* Your instructions:
Find the line that contains "334 2 36.44". Copy it and every line after it to the end of the material below, exactly, with no pictures.

* Records shown:
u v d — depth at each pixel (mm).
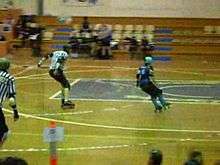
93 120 14539
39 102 16781
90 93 18484
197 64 27078
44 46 29422
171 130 13570
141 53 28562
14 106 10828
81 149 11672
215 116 15281
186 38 29953
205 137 12898
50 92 18547
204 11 30703
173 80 21703
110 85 20203
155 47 29328
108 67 25328
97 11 31094
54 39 29688
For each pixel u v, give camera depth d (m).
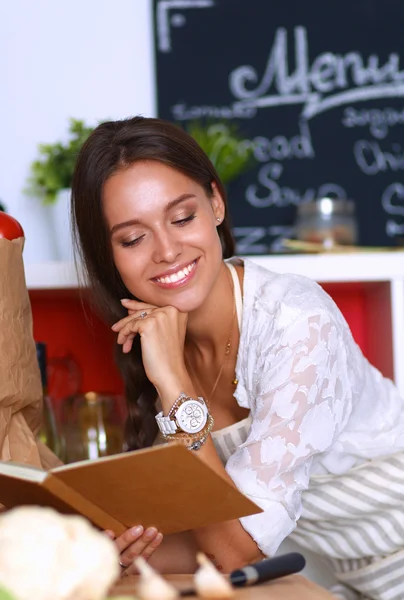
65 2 2.86
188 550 1.44
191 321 1.48
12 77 2.84
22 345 1.23
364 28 2.96
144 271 1.38
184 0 2.92
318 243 2.34
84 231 1.43
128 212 1.34
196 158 1.40
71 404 1.84
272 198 2.94
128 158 1.35
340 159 2.95
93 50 2.87
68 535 0.57
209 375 1.56
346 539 1.57
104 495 0.91
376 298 2.12
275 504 1.26
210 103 2.93
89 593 0.57
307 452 1.31
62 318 2.29
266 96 2.95
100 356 2.28
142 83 2.90
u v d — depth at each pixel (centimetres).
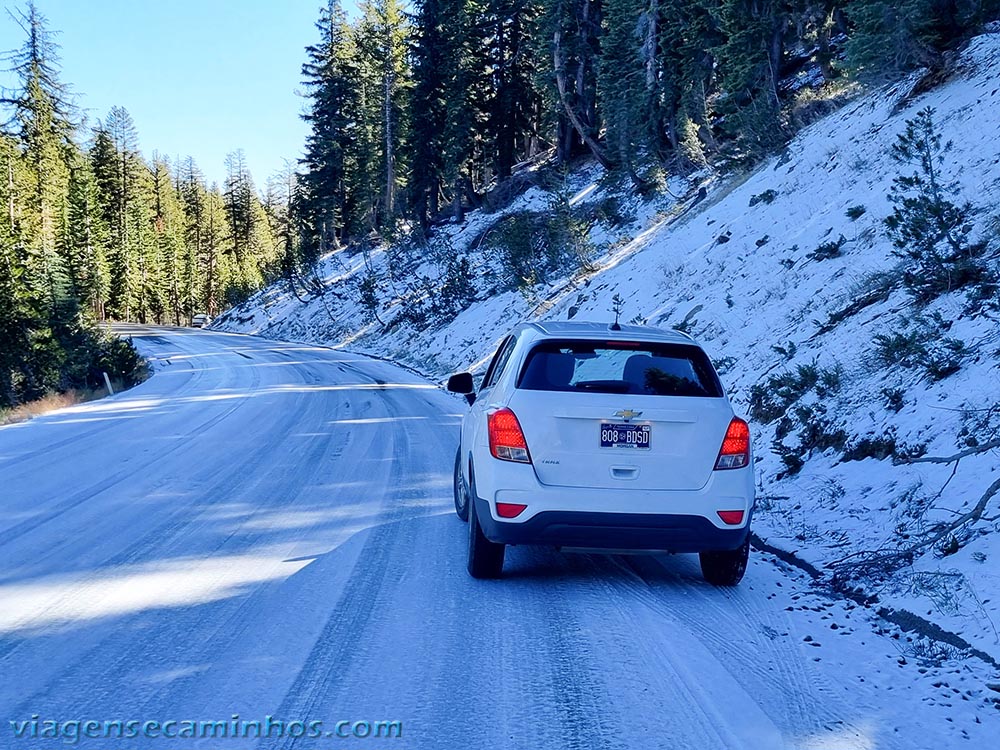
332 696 410
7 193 5262
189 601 553
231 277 11962
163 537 724
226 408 1936
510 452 560
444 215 6488
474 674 439
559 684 427
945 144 1554
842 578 607
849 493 764
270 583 594
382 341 4997
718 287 1848
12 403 3136
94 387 3256
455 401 2086
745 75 3114
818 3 2980
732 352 1479
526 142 7119
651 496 555
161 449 1266
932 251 1047
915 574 567
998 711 403
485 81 6038
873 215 1512
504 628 510
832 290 1391
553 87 5084
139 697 407
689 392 578
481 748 360
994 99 1552
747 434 577
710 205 2636
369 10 7388
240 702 402
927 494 680
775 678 439
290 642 481
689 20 3675
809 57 3672
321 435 1428
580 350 589
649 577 632
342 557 666
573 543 564
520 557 685
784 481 878
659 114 3953
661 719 389
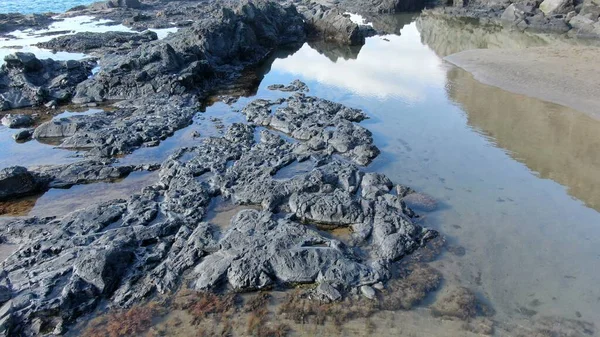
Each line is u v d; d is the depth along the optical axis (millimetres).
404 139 24109
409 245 15297
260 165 20484
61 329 12164
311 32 53844
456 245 15758
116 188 19359
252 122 26438
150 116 26531
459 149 22906
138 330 12266
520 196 18766
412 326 12430
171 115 26641
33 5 84688
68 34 52188
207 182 19094
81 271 13328
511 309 13070
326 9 59469
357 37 49938
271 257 14062
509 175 20375
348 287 13594
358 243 15656
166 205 17266
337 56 44625
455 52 44281
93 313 12805
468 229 16625
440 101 29906
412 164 21422
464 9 69625
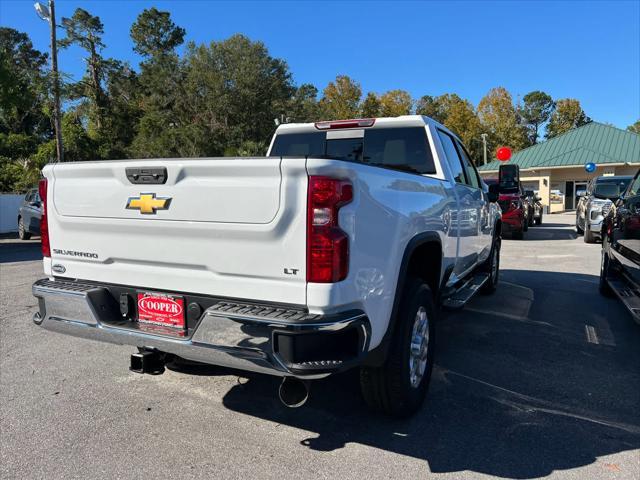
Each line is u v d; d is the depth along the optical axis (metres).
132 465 2.85
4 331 5.43
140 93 49.66
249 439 3.15
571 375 4.17
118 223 3.00
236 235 2.62
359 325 2.55
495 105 61.00
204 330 2.62
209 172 2.65
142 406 3.62
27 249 14.12
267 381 4.08
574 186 32.91
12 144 31.45
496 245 7.18
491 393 3.82
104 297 3.12
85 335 3.12
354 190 2.56
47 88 19.23
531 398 3.73
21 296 7.30
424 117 4.60
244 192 2.57
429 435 3.19
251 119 45.28
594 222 13.22
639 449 3.00
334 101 66.81
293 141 5.25
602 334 5.30
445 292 4.51
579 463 2.85
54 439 3.14
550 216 28.70
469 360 4.52
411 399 3.35
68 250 3.29
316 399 3.74
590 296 7.13
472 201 5.27
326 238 2.43
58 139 20.28
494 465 2.84
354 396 3.79
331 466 2.84
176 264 2.86
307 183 2.45
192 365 4.19
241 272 2.65
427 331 3.58
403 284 3.13
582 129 34.66
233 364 2.59
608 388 3.91
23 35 56.75
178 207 2.77
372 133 4.84
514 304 6.64
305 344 2.41
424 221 3.49
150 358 3.10
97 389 3.91
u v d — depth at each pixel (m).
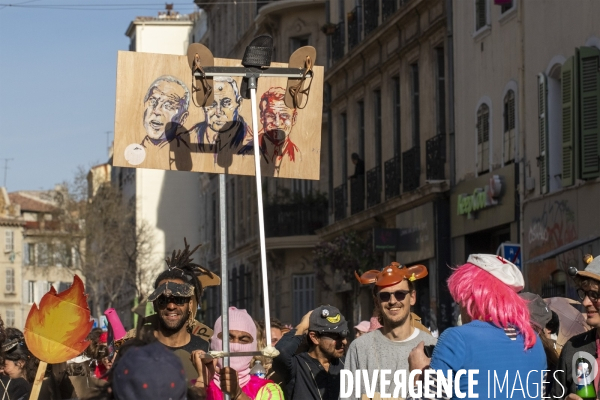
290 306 40.81
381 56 31.45
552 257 20.48
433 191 26.45
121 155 8.02
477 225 24.73
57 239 71.88
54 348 7.05
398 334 7.64
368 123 32.88
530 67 22.02
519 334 6.09
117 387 4.80
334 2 36.44
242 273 49.53
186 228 75.56
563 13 20.45
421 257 27.59
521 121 22.33
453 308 26.20
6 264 107.06
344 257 31.36
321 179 40.28
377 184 31.45
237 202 50.97
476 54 24.94
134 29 79.25
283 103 8.20
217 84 8.13
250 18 48.12
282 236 40.38
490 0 24.09
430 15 27.67
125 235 69.75
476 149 24.94
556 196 20.56
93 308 71.44
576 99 19.33
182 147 8.05
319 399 8.59
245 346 7.82
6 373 8.84
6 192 108.12
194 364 6.45
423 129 28.11
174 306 7.49
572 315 8.86
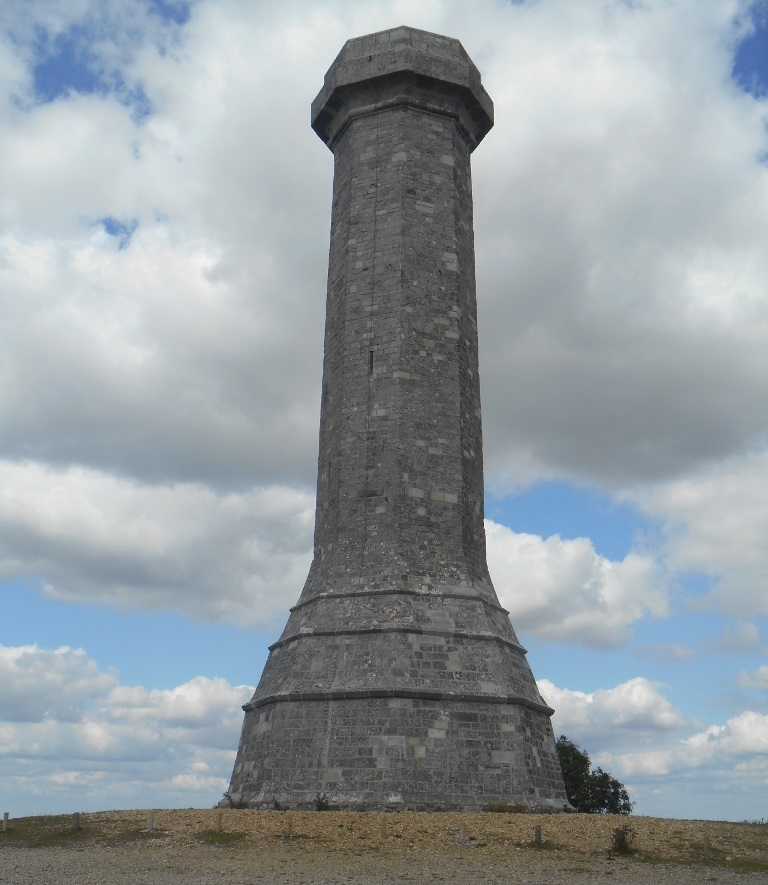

* Reply to the task:
334 2 36.44
242 273 49.53
186 228 75.56
563 13 20.45
421 257 27.59
521 121 22.33
453 308 26.20
6 264 107.06
344 257 31.36
321 179 40.28
377 184 31.45
237 202 50.97
476 54 24.94
134 29 79.25
283 103 8.20
217 84 8.13
250 18 48.12
282 236 40.38
490 0 24.09
430 15 27.67
125 235 69.75
476 149 24.94
556 196 20.56
93 308 71.44
576 99 19.33
182 147 8.05
319 399 8.59
245 346 7.82
6 373 8.84
6 192 108.12
194 364 6.45
423 129 28.11
174 306 7.49
572 315 8.86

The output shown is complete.